Saved data entries:
↓

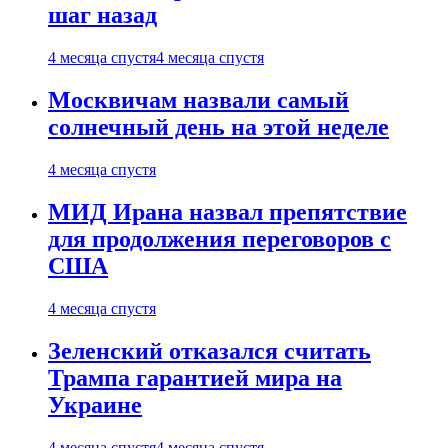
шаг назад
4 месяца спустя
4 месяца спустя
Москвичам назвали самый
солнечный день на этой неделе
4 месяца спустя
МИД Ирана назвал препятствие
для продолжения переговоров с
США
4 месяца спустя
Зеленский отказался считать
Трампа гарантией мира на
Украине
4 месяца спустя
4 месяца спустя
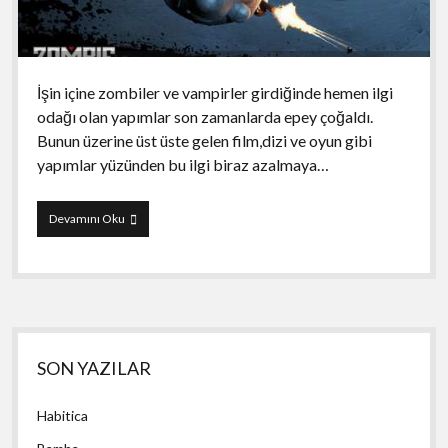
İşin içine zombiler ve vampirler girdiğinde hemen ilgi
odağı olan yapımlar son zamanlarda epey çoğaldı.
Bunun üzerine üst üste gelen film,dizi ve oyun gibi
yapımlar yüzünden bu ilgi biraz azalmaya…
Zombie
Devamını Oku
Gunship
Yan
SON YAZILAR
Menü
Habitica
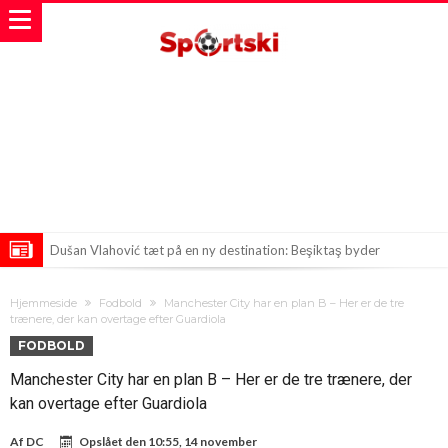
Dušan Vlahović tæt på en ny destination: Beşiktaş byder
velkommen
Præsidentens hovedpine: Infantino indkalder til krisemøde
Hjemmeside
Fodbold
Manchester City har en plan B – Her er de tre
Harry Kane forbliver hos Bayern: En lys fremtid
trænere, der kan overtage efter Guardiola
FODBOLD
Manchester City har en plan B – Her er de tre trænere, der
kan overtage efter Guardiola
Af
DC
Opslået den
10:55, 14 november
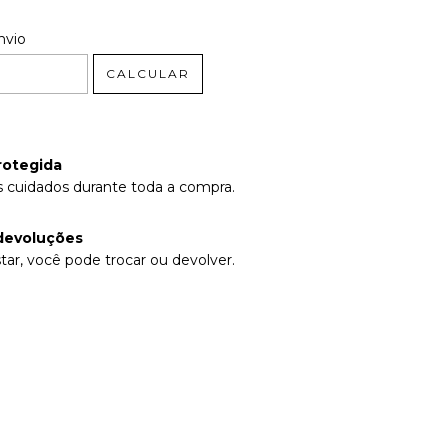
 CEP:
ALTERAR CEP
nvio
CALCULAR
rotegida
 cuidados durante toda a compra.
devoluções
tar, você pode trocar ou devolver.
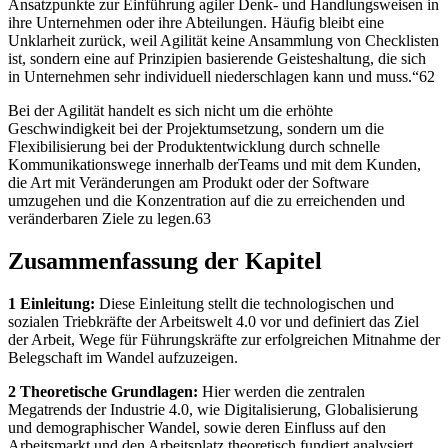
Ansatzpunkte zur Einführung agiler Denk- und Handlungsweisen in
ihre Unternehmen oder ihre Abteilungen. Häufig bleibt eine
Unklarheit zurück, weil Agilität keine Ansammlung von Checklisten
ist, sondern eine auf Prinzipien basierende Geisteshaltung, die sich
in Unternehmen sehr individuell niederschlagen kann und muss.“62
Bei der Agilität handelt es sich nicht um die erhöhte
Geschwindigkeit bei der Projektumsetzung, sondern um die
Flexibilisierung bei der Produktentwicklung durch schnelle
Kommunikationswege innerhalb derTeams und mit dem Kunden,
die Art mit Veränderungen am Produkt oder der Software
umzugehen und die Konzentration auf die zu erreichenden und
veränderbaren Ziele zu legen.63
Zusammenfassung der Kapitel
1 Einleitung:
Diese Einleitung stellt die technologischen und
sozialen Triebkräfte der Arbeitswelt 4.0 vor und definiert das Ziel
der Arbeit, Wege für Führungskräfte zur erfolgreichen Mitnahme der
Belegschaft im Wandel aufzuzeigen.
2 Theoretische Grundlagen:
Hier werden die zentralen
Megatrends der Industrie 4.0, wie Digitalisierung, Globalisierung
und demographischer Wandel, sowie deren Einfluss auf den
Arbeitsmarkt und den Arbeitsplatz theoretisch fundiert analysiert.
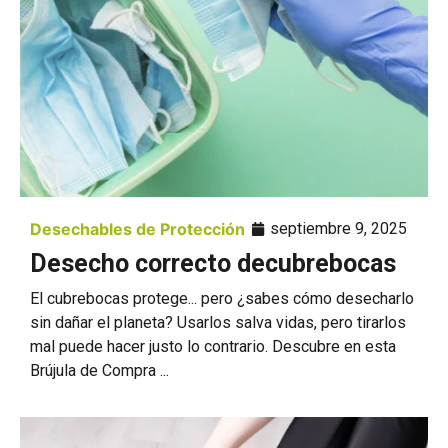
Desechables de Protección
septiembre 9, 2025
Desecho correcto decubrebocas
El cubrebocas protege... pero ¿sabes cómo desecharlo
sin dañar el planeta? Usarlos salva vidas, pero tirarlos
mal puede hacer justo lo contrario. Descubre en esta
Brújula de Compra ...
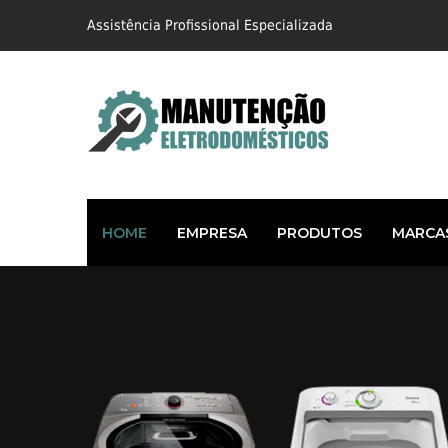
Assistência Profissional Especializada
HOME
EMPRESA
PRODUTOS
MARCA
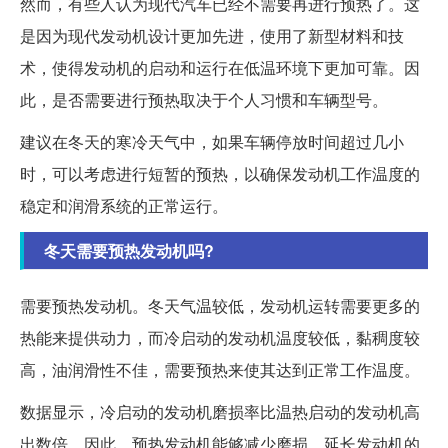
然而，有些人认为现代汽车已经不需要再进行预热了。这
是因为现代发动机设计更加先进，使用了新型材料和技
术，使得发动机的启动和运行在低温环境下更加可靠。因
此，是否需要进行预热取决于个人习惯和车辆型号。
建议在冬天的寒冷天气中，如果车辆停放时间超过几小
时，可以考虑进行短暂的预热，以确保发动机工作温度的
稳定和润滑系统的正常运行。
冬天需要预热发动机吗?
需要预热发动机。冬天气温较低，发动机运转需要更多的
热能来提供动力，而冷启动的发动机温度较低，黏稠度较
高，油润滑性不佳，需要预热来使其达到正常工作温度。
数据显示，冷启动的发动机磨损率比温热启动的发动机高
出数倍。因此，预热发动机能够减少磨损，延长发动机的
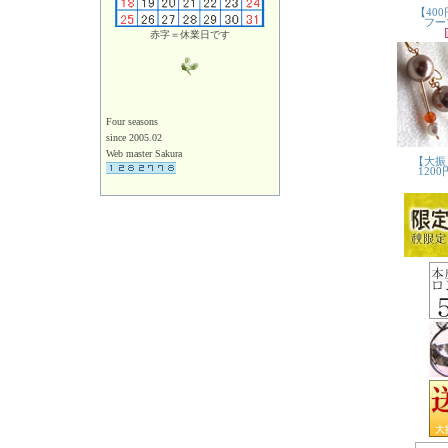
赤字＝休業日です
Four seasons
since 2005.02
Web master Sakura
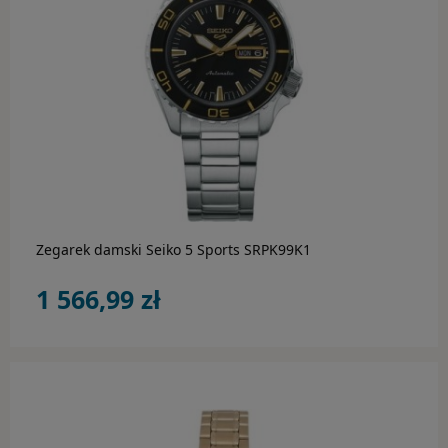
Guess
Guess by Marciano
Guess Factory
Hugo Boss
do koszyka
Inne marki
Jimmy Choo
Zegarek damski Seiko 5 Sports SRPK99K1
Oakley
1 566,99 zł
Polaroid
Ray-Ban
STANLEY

↑
↓

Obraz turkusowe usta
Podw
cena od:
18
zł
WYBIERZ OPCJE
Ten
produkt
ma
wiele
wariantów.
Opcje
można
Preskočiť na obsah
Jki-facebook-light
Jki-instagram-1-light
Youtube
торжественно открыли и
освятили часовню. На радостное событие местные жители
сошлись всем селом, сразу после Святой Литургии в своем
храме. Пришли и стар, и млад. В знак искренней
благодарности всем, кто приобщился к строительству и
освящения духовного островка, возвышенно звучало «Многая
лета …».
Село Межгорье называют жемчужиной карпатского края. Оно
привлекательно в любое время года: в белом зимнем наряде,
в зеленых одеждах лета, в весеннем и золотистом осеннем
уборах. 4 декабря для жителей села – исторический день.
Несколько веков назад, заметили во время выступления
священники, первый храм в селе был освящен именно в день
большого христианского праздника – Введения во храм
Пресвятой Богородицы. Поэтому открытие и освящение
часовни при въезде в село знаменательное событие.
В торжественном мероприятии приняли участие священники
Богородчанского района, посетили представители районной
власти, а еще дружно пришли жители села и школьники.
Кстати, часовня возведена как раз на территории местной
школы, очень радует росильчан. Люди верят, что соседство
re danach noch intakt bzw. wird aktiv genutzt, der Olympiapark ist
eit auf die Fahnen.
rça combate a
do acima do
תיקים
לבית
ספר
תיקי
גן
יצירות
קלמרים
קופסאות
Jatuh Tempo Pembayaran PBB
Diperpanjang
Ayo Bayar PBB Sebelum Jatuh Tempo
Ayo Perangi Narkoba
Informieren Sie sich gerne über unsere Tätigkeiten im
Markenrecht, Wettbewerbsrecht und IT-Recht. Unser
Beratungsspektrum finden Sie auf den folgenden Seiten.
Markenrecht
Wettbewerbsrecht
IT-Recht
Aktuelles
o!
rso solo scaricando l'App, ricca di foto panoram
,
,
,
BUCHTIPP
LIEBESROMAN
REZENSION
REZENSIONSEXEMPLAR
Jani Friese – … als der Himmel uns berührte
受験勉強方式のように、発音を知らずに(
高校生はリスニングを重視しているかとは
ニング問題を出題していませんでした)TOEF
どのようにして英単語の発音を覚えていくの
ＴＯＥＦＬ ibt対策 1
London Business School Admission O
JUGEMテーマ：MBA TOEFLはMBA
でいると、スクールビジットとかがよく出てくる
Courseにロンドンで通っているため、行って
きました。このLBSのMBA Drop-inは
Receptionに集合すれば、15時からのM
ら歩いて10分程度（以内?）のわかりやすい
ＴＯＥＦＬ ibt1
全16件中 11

↑
↓

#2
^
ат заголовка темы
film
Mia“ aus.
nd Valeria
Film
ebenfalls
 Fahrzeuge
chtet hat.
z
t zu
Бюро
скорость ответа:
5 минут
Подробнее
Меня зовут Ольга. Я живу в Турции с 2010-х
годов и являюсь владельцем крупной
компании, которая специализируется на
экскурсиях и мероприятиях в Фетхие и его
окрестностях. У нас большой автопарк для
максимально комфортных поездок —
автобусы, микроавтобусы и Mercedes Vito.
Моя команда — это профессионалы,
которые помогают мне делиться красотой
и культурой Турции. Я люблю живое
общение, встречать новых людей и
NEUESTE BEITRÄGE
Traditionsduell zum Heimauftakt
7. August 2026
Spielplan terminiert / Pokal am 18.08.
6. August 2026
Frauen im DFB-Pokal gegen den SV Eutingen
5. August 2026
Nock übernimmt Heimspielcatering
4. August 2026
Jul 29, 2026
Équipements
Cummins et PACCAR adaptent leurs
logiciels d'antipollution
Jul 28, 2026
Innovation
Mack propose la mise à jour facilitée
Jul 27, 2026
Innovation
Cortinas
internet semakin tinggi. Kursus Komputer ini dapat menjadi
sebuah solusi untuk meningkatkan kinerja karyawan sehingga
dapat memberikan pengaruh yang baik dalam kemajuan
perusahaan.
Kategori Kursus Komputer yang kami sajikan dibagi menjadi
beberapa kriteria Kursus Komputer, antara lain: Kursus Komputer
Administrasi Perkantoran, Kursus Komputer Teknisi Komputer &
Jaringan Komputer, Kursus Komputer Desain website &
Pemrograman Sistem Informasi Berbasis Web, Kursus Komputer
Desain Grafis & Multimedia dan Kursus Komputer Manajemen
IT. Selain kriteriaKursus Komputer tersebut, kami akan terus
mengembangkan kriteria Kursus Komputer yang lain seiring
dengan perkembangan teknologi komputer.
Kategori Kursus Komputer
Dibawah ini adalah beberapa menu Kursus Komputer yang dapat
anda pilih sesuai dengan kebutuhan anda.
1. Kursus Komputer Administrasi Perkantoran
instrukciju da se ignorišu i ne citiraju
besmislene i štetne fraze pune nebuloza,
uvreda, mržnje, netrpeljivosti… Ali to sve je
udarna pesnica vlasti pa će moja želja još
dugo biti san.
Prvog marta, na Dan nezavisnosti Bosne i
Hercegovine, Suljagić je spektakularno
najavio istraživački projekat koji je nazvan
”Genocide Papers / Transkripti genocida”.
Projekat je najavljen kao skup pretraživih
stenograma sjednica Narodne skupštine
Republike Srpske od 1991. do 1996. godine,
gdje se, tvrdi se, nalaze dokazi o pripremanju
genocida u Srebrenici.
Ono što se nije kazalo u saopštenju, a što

↑

Read the records above. Show each line that has the string "ilgi".

## [Answer to this problem]
İşin içine zombiler ve vampirler girdiğinde hemen ilgi
yapımlar yüzünden bu ilgi biraz azalmaya…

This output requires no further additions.